O Supremo Tribunal Federal (STF) retomou, nesta quarta-feira (4), o julgamento que definirá a responsabilização das plataformas digitais e empresas de tecnologia por conteúdos publicados por usuários. A sessão foi iniciada com uma declaração do presidente da Corte, ministro Luís Roberto Barroso, que enfatizou a importância do tema e a necessidade de esclarecer o propósito do julgamento. "Gostaria de breve esclarecimento, para que as pessoas possam compreender exatamente do que se trata. Há muita desinformação e muita incompreensão a respeito do que estamos fazendo", afirmou Barroso, ressaltando que o objetivo é "estabelecer os critérios que vão reger os casos que vão chegar ao Judiciário", sem qualquer relação com censura ou invasão de competências de outros Poderes.
Na sequência, o ministro André Mendonça iniciou a leitura de seu voto. O julgamento havia sido suspenso em dezembro de 2024, após Mendonça pedir mais prazo para análise. Sete ministros ainda precisam votar, e um novo pedido de vista, que suspenderia o processo novamente, não está descartado. Nos bastidores, ministros avaliam a possibilidade de antecipar seus votos para firmar posicionamento e contribuir para um consenso.
O que está em debate: O Artigo 19 do Marco Civil da Internet
Os ministros analisam dois recursos que questionam a validade do Artigo 19 do Marco Civil da Internet, em vigor desde 2014. Esse dispositivo legal estabelece que redes sociais e plataformas digitais só são responsabilizadas por danos causados por conteúdos ofensivos publicados por usuários se elas se recusarem a cumprir uma ordem judicial de remoção do conteúdo.
Antes da suspensão, os ministros Dias Toffoli, Luiz Fux e Luís Roberto Barroso já haviam proferido seus votos, com divergências sobre a constitucionalidade do artigo:
* Dias Toffoli (Relator do primeiro recurso): Votou pela inconstitucionalidade do Artigo 19. Para Toffoli, em casos de conteúdos ofensivos ou ilícitos, como racismo, as plataformas devem agir a partir do momento em que forem notificadas extrajudicialmente pela vítima ou seu advogado, sem necessidade de aguardar uma decisão judicial. Em situações graves, as plataformas deveriam inclusive remover o conteúdo sem notificação prévia. O ministro defendeu que as plataformas devem ser responsabilizadas caso não ajam após a notificação.

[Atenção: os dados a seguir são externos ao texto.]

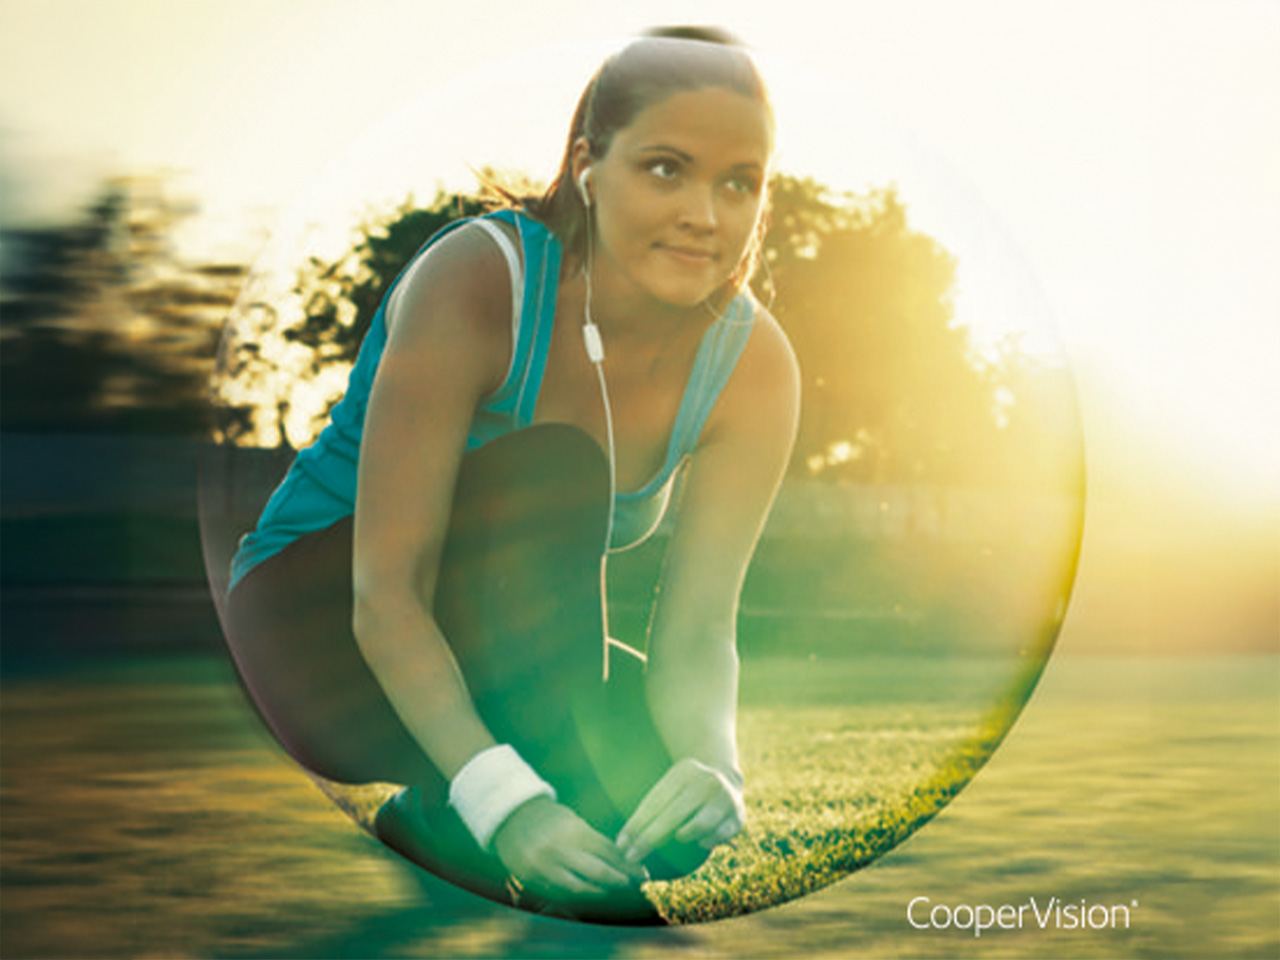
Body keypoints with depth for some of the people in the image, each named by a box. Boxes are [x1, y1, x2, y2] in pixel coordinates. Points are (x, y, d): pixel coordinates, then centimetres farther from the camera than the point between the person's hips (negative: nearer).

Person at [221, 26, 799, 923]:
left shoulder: (752, 365, -14)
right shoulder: (475, 282, -28)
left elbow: (697, 627, -19)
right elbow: (385, 599, -32)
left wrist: (711, 763, -42)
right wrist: (505, 799, -45)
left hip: (506, 653, 5)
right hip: (321, 623, -5)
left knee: (685, 814, -20)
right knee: (551, 470, -31)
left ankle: (433, 815, 5)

* Luiz Fux (Relator do segundo recurso): Também considerou o Artigo 19 inconstitucional. Assim como Toffoli, Fux defendeu a remoção imediata de conteúdos ofensivos ou irregulares assim que a plataforma for notificada pela vítima. Para Fux, são considerados ilícitos conteúdos que veiculem discurso de ódio, racismo, pedofilia, incitação à violência, apologia à abolição violenta do Estado Democrático de Direito e apologia a golpe de Estado. Ele defendeu a responsabilização das plataformas caso não ajam após a notificação extrajudicial e sugeriu que as empresas criem canais para denúncias sigilosas e monitorem ativamente os conteúdos. Fux também rechaçou o argumento de que a remoção de conteúdo ilícito fere a liberdade de expressão.

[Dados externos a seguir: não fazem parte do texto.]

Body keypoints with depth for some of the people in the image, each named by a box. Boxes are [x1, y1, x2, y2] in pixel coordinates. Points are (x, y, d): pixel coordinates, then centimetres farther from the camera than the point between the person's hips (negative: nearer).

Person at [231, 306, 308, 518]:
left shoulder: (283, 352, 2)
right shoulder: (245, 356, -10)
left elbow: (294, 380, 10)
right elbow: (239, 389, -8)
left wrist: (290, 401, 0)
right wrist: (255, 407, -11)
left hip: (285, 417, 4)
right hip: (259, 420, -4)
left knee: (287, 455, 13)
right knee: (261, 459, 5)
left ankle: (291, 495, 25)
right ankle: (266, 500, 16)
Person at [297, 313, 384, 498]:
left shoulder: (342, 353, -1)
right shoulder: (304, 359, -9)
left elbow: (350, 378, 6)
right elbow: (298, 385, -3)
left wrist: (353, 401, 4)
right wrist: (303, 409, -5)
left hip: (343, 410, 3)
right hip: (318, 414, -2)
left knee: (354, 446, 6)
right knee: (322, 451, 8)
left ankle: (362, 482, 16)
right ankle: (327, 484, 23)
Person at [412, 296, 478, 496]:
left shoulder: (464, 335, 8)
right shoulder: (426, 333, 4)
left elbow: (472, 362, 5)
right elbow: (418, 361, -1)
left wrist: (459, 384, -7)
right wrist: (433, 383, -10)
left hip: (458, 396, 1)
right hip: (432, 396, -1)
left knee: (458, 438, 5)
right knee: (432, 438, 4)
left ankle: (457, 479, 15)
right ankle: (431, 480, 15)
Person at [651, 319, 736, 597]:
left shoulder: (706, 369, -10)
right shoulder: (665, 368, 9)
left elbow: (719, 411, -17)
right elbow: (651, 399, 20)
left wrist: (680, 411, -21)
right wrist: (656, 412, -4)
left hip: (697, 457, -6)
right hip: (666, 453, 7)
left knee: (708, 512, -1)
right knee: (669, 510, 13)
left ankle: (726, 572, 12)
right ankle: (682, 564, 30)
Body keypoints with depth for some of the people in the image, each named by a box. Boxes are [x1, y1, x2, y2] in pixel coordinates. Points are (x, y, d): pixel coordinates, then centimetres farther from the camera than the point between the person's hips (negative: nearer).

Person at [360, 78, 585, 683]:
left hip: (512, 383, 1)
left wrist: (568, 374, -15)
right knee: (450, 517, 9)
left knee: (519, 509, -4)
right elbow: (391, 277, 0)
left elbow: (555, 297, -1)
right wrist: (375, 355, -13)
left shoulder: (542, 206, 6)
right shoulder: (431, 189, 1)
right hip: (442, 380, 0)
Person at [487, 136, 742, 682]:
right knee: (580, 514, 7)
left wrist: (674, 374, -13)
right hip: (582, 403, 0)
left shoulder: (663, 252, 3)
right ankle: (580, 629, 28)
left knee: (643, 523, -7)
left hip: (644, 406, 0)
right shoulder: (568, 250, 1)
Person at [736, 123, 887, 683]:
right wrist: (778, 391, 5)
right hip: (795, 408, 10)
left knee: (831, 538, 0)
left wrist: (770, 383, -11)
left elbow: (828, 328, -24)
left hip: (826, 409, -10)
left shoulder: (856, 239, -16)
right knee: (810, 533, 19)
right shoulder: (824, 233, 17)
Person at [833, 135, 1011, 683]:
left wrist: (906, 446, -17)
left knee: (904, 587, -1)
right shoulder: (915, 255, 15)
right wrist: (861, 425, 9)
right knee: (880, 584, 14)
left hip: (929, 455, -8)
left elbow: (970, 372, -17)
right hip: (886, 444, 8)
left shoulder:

* Luís Roberto Barroso: Propôs que a responsabilização deve ocorrer quando as empresas deixarem de tomar as providências necessárias para remover postagens com teor criminoso. Para crimes contra a honra (injúria, calúnia e difamação), a remoção só deveria ocorrer após ordem judicial. Barroso também defendeu que as empresas têm o dever de cuidado e precisam evitar conteúdos como pornografia infantil, instigação ou auxílio a suicídio, tráfico de pessoas, atos de terrorismo, abolição violenta do Estado Democrático de Direito e golpe de Estado.
O julgamento segue em andamento, com a expectativa de novos votos e possíveis desdobramentos sobre a forma como a internet será regulamentada no Brasil.